REQUIREMENT A: In the entries below, find each line that contains the word "baterie" and copy it. Treat uppercase and lowercase as different.

# How Do I Get Tips from Uber Eats Deliveries



## Stevo2742 (Nov 29, 2018)

What is the best way to get tips? People don't seem to feel they need to TIP?


----------



## Uber's Guber (Oct 22, 2017)

Stevo2742 said:


> What is the best way to get tips?


Get a job as a waitress or bartender.


----------



## Merc7186 (Jul 8, 2017)

The best tip I can give you is to NOT do UberEats


----------



## NorCalPhil (Aug 19, 2016)

For every order you pick up and have to cancel, list it on the real-time auction site for food you built in your spare time and sell the orders to local folks for 20 cents on the dollar. Record all proceeds as Tips.
You're welcome.


----------



## UberBeemer (Oct 23, 2015)

Just be nice. People will tip or not.


----------



## 911 Guy (Feb 8, 2018)

UberBeemer said:


> Just be nice. People will tip or not.


^ This.


----------



## Bear1976 (Nov 27, 2018)

Stevo2742 said:


> What is the best way to get tips? People don't seem to feel they need to TIP?


You don't. 99.9% of the people that use these services are the most self entitled people walking the planet. The best tip is to let the lazy people go and get there own food that they ordered.


----------



## UberBeemer (Oct 23, 2015)

Most fast food customers don't tip, but some do. I get more tips when i deliver from the mom and pop places, or the local IHOP.


----------



## steveK2016 (Jul 31, 2016)

Say this... "Heres your food. I didnt spit in it but I have a good memory..."... With your arms outstretched, hands open and palms up.


----------



## NorCalPhil (Aug 19, 2016)

UberBeemer said:


> Most fast food customers don't tip, but some do. I get more tips when i deliver from the mom and pop places, or the local IHOP.


I can say I don't know anyone who would order pancakes for delivery. When I try to picture what that person looks like, I draw a complete blank.


----------



## vtcomics (Oct 9, 2018)

Stevo2742 said:


> What is the best way to get tips? People don't seem to feel they need to TIP?


ROFFLMFAO!


----------



## UberBeemer (Oct 23, 2015)

NorCalPhil said:


> I can say I don't know anyone who would order pancakes for delivery. When I try to picture what that person looks like, I draw a complete blank.


I know. One order was a 10 mile drive too. Though one was only a block.

But they sell a lot of other food.


----------



## Stevo2742 (Nov 29, 2018)

UberBeemer said:


> Just be nice. People will tip or not.


Thank you, So far being nice has netted me 30 present Tip rate at best.


----------



## UberBeemer (Oct 23, 2015)

Nature of the beast.


----------



## Uberfunitis (Oct 21, 2016)

A good start is to actually bring the food up to the door as the app indicates to the customer should be done, and they have come to expect with every other delivery services.


----------

REQUIREMENT B: In the thread about getting tips from Uber Eats deliveries, where does UberBeemer say they get more tips?

(Transcribed page contents)
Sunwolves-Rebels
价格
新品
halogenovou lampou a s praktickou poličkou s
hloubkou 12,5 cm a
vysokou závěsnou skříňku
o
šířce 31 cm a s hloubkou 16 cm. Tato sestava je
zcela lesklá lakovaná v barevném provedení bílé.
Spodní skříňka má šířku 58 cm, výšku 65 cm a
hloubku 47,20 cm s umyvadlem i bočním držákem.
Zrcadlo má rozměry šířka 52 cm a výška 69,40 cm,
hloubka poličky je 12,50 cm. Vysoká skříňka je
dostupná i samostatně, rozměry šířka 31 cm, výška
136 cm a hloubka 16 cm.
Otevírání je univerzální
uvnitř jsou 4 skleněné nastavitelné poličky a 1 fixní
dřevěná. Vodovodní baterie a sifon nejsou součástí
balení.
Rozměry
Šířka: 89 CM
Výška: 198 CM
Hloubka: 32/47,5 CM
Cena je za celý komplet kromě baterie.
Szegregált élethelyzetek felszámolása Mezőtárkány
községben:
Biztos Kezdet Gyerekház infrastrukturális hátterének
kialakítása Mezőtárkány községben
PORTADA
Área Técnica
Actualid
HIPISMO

RESPONSE A:
dřevěná. Vodovodní baterie a sifon nejsou součástí
Cena je za celý komplet kromě baterie.

RESPONSE B: From the mom and pop places or the local IHOP.